You know when other developers (.Net, Java, C#, Ruby, etc.) laugh at PHP as a kiddie script language? know you know why.

Jake said...

The PHP bug with strpos() is really annoying.

http://webbugtrack.blogspot.com/2009/03/bug-271-strpos-function-in-php-returns.html

Its right there in the definition of the function. "int"
int strpos ( string $haystack , mixed $needle [, int $offset= 0 ] )

"int" as in: "This function WILL return an INT" - not a string, not a boolean or an object.

Java gets it right:

http://java.sun.com/javase/6/docs/api/java/lang/String.html#indexOf(java.lang.String,%20int)

I bet even ASP gets it right!

anyway I don't have a perfect solution but I look forward to whatever turns up here.

Kit Grose said...

Full workaround for people who can't bear to have mixed response types:

function strpos_int($haystack, $needle, $offset = 0) {
$result = strpos($haystack, $needle, $offset);
return ($result !== false ? $result : -1);
}

Anonymous said...

PHP works differently, why are you calling this a bug ? This is by design working properly.

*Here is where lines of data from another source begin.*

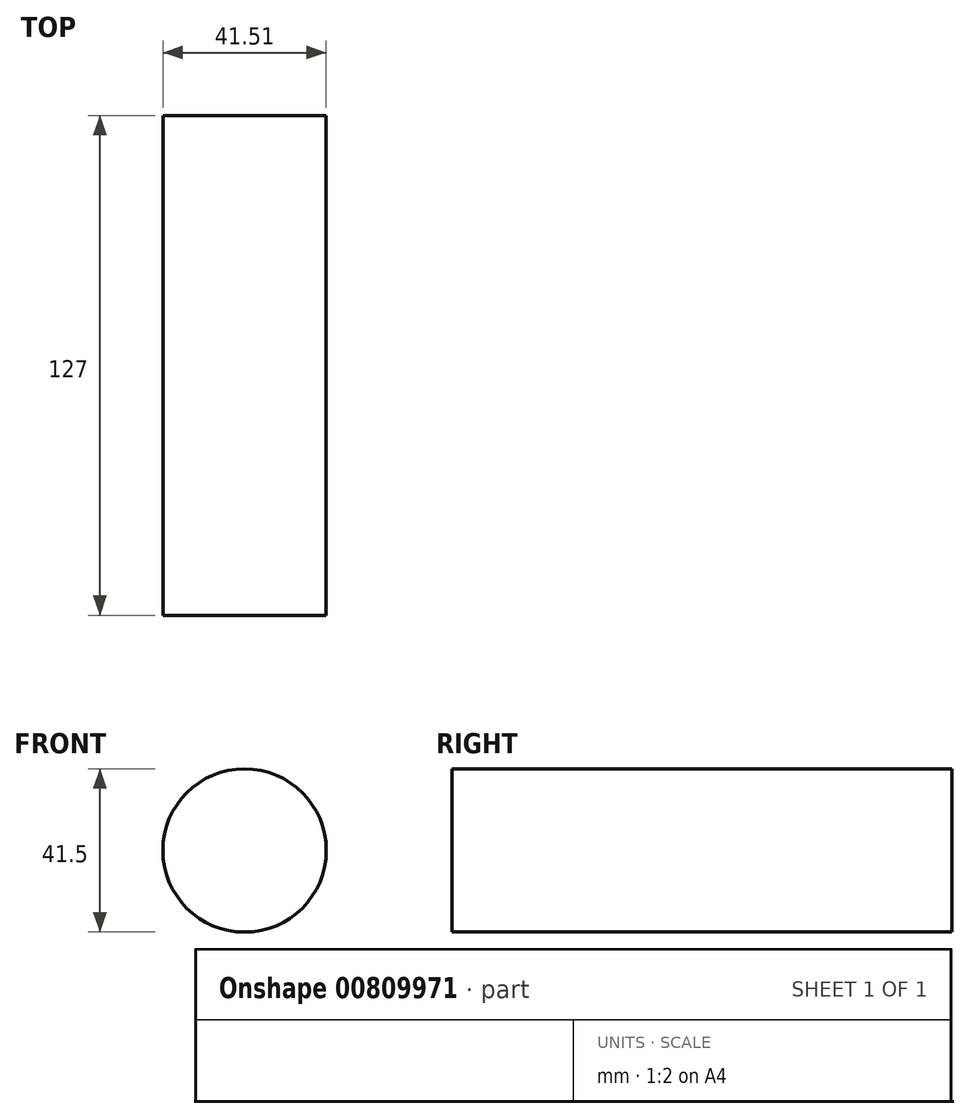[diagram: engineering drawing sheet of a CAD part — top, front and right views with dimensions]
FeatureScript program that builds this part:
annotation { "Feature Type Name" : "Feature", "Feature Type Description" : "" }
export const myFeature = defineFeature(function(context is Context, id is Id, definition is map)
    precondition{}
    {
        {
            var Q0;
            Q0=qCreatedBy(makeId("Front.planeOp"),FACE);
            var sketch = newSketch(context, id + "F0", { "sketchPlane" : qUnion([Q0])});
            skCircle(sketch, "E0", {"center": v(0, 0) * mm, "radius": 23.78 * mm});
            skCircle(sketch, "E1", {"center": v(55.11, 0) * mm, "radius": 21.23 * mm});
            skCircle(sketch, "E2", {"center": v(-55.84, 0) * mm, "radius": 20.75 * mm});
            skSolve(sketch);
        }
        {
            var Q0;
            Q0=makeQuery(id+"F0.imprint","IMPRINT",FACE,{"disambiguationData":[TD([[makeQuery(id+"F0.imprint","IMPRINT",EDGE,{"derivedFrom":sQuery(id+"F0.wireOp",EDGE,"E2")}),1.0]])]});
            extrude(context, id + "F1", {"entities" : qUnion([Q0]), "depth" : 127 * mm, "offsetDistance" : 25.4 * mm});
        }
    });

There is good reason why it's returning FALSE and not -1. In some fonction like substr (http://www.php.net/substr) "-1" means last character, it doesn't mean an index that doesn't exist. To avoid any confusion it returns FALSE. Get inform before posting stuff like that.

Max Graham said...

@Anonymous - re: "Get inform before posting stuff like that."

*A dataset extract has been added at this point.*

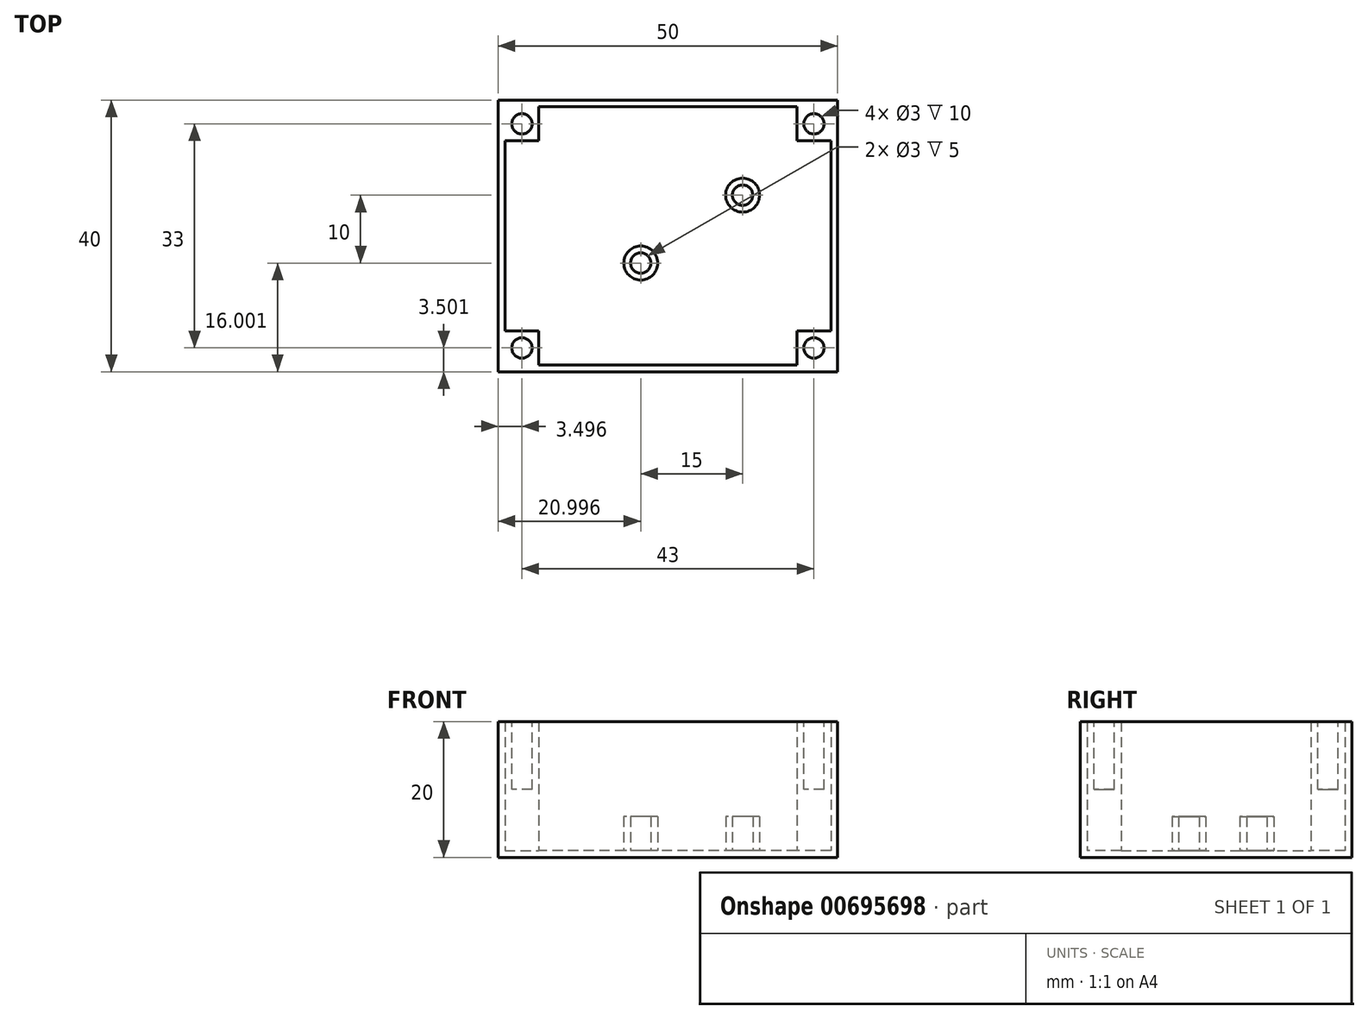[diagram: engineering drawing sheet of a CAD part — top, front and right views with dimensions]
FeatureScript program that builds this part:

As many have mentioned, just because the documentation says that it may return (a) or (b) or (c) doesn't mean that it isn't a bug.

Most developers work under the premise that a function with a defined return type (in this case "int" strongly believe that any other datatype returned is an error.

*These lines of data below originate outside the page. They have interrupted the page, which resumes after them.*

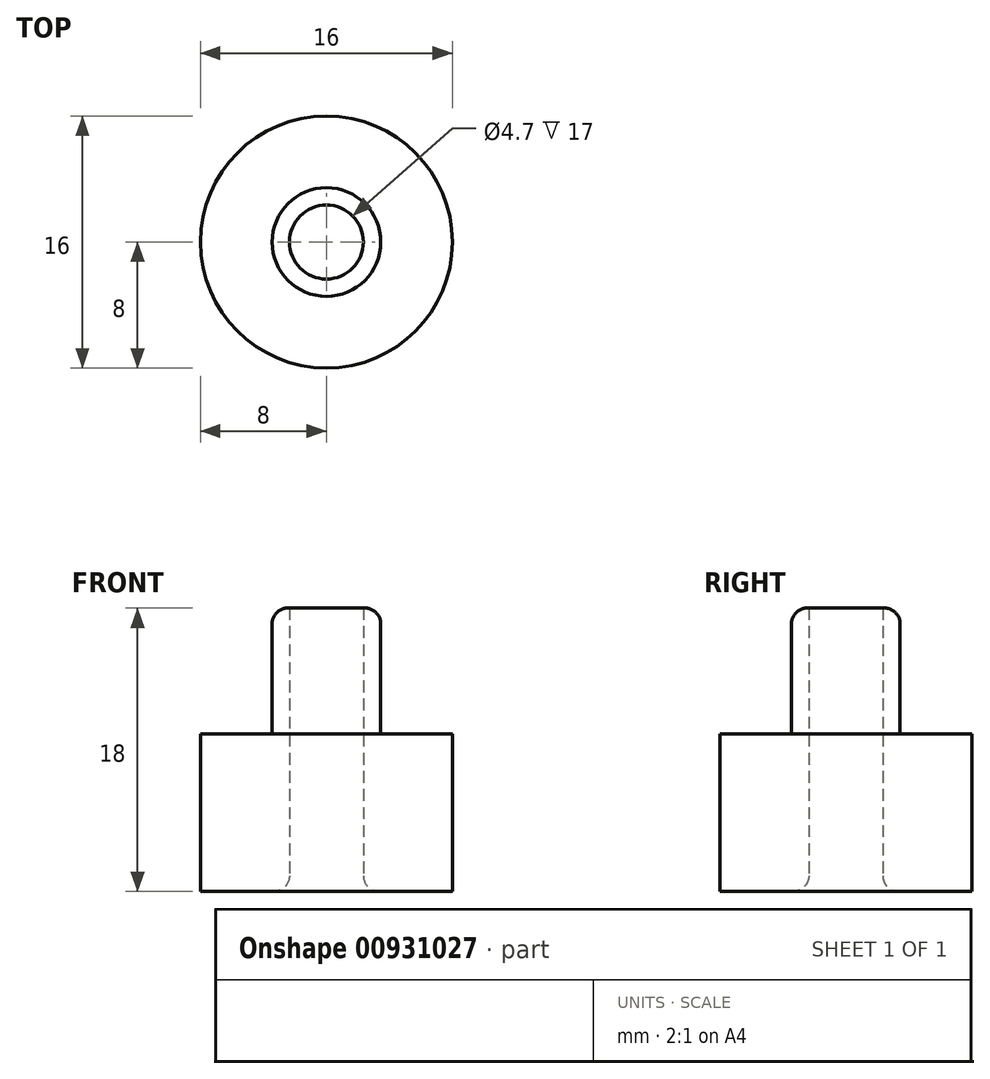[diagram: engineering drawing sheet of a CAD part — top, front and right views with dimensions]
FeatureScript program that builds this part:
annotation { "Feature Type Name" : "Feature", "Feature Type Description" : "" }
export const myFeature = defineFeature(function(context is Context, id is Id, definition is map)
    precondition{}
    {
        {
            var Q0;
            Q0=qCreatedBy(makeId("Top.planeOp"),FACE);
            var sketch = newSketch(context, id + "F0", { "sketchPlane" : qUnion([Q0])});
            skCircle(sketch, "E0", {"center": v(0, 0) * mm, "radius": 2.35 * mm});
            skCircle(sketch, "E1", {"center": v(0, 0) * mm, "radius": 3.45 * mm});
            skCircle(sketch, "E2", {"center": v(0, 0) * mm, "radius": 8 * mm});
            skSolve(sketch);
        }
        {
            var Q0;
            Q0=makeQuery(id+"F0.imprint","IMPRINT",FACE,{"disambiguationData":[TD([[makeQuery(id+"F0.imprint","IMPRINT",EDGE,{"derivedFrom":sQuery(id+"F0.wireOp",EDGE,"E0")}),-1.0]])]});
            extrude(context, id + "F1", {"entities" : qUnion([Q0]), "depth" : 18 * mm, "offsetDistance" : 25 * mm});
        }
        {
            var Q0;
            Q0=qCreatedBy(makeId("Top.planeOp"),FACE);
            var sketch = newSketch(context, id + "F2", { "sketchPlane" : qUnion([Q0])});
            skCircle(sketch, "E3", {"center": v(0, 0) * mm, "radius": 8 * mm});
            skCircle(sketch, "E4.0", {"center": v(0, 0) * mm, "radius": 3.45 * mm});
            skSolve(sketch);
        }
        {
            var Q0;
            Q0=makeQuery(id+"F2.imprint","IMPRINT",FACE,{"disambiguationData":[TD([[makeQuery(id+"F2.imprint","IMPRINT",EDGE,{"derivedFrom":sQuery(id+"F2.wireOp",EDGE,"E3")}),1.0]])]});
            extrude(context, id + "F3", {"entities" : qUnion([Q0]), "operationType" : NewBodyOperationType.ADD, "depth" : 10 * mm, "offsetDistance" : 25 * mm});
        }
        {
            var Q0;
            Q0=makeQuery(id+"F1.opExtrude","CAP_EDGE",EDGE,{"disambiguationData":[OSD([sQuery(id+"F0.wireOp",EDGE,"E1")])],"isStart":false});
            fillet(context, id + "F4", {"entities" : qUnion([Q0]), "radius" : 1 * mm, "tangentPropagation" : true, "allowEdgeOverflow" : false});
        }
        {
            var Q0;
            Q0=makeQuery(id+"F1.opExtrude","CAP_EDGE",EDGE,{"disambiguationData":[OSD([sQuery(id+"F0.wireOp",EDGE,"E0")])],"isStart":true});
            fillet(context, id + "F5", {"entities" : qUnion([Q0]), "radius" : 1 * mm, "tangentPropagation" : true, "allowEdgeOverflow" : false});
        }
    });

If the datatype trully is "variable", then the function's defined return type should be defined as such. E.g. in VB it would be Variant, in Java it would be Object, etc.

Personally I love using PHP (I'm not hating on the language at all) but similar to Kit Grose's solution I call a function that returns the true index of the match or -1 if not found.

Max.

Anonymous said...

@Max Graham & everyone that thing it's a bug

http://en.wikipedia.org/wiki/Software_bug

It's intended, it's not an error, it's not a mistake, etc.

This thing could have been going on a "Bug or Feature", but not bug.

Also I'd like to make you notice that even if it was returning -1, you would still have to test if it was founded or not. What you have to do is to test if it's FALSE instead of -1.

Also, most of people that thinks it's a bug argumentation are that most language native function return -1, but PHP doesn't. PHP doesn't do it like the other language, but that doesn't mean it's wrong. It's a totally wrong way of thinking to say that because all language do it in a way, that all language should do it the same way.

Max Graham said...

@Anonymous - re: "Also I'd like to make you notice that even if it was returning -1, you would still have to test if it was founded or not."

Not sure if I follow you there? If the value -1 was returned, then the searchword was not found.

Typically one would run it inline like this:

if(strpos_idx($someStr, "http") != -1){
//http was found in the string
} else {
//no http found
}

(where in this example "strpos_idx" is a revised version of the function that returns -1 for "not found")

Max.

Anonymous said...

The only difference is instead of doing :

if(strpos_idx($someStr, "http") != -1){
//http was found in the string
} else {
//no http found
}

You would do :

if(strpos($someStr, "http") !== FALSE) {
//http was found in the string
} else {
//no http found
}

So no mather if it was returning -1 or FALSE you still have to do a test. It changes nothing to the way you would have done your script and it doesn't cause any problem to script in any circumstance. And it's a bug ?

This is being called a bug only because of the opinion of the author and his opinion is highly debatable.

Pete Hamswell said...

I use this class to workaround the buggy implementation in PHP.

class String{
public static function contains(&$haystack, &$needle, &$offset){
$res = strpos($haystack, $needle, $offset);
return $res !== FALSE;
}

public static function strpos(&$haystack, &$needle, &$offset){
$res = strpos($haystack, $needle, $offset);
if($res === FALSE){
return -1;
}
return $res;
}
}

Can't recall if I wrote it or scooped it up from somewhere.